Page text |
#####

Two bad decades for three big debates in international development

WTO protesters in Seattle, 1999 (Credit: Steve Kaiser/Flickr CC BY-SA 2.0)

Does foreign aid work? Are free markets the best path to better lives? Is globalisation good or bad?

Two decades ago, these were big debates in development. The intervening 20 years have been awful for their various protagonists.

Let’s start with aid. Aid has always had critics. But with rising aid budgets, and the aid-friendly Millennium Development Goals, the idea that aid didn’t work became all the rage in the early 2000s, particularly on the political right. At the same time, aid also had crusading proponents: Jeffrey Sachs being the most famous intellectual among them. His brainchild, the Millennium Villages Project, was meant to be a showpiece of how aid could improve lives. The intentions were good, but evidence of efficacy has ended up very mixed. (There’s good summary reading at open links here, here, and here. There are academic papers – some gated – here, here, here and here.) Aid, as Sachs inadvertently demonstrated, doesn’t always work.

Aid’s critics have fared no better though. The best available evidence now suggests aid has a positive average effect on development. And sometimes aid succeeds spectacularly. Aid-funded mosquito nets, another one of the causes Sachs championed, likely contributed to a huge fall in deaths from malaria, for example.

Does aid work? The debate should be over. Both sides were wrong. Sometimes aid fails. Sometimes it works. I hope the debate is over: there is a long list of useful questions that could take its place: How do we stop geopolitics undermining aid? How can aid be improved in poorly governed states? How can aid become a genuine learning enterprise?

#####

Dataset content |
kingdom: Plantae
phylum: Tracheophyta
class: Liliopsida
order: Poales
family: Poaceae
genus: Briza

#####

What to work on |
Revise the development debates article from "Let’s start with" down to "doesn’t always work.", replacing "showpiece" with "flagship".

Answer for the task |
Let’s start with aid. Aid has always had critics. But with rising aid budgets, and the aid-friendly Millennium Development Goals, the idea that aid didn’t work became all the rage in the early 2000s, particularly on the political right. At the same time, aid also had crusading proponents: Jeffrey Sachs being the most famous intellectual among them. His brainchild, the Millennium Villages Project, was meant to be a flagship of how aid could improve lives. The intentions were good, but evidence of efficacy has ended up very mixed. (There’s good summary reading at open links here, here, and here. There are academic papers – some gated – here, here, here and here.) Aid, as Sachs inadvertently demonstrated, doesn’t always work.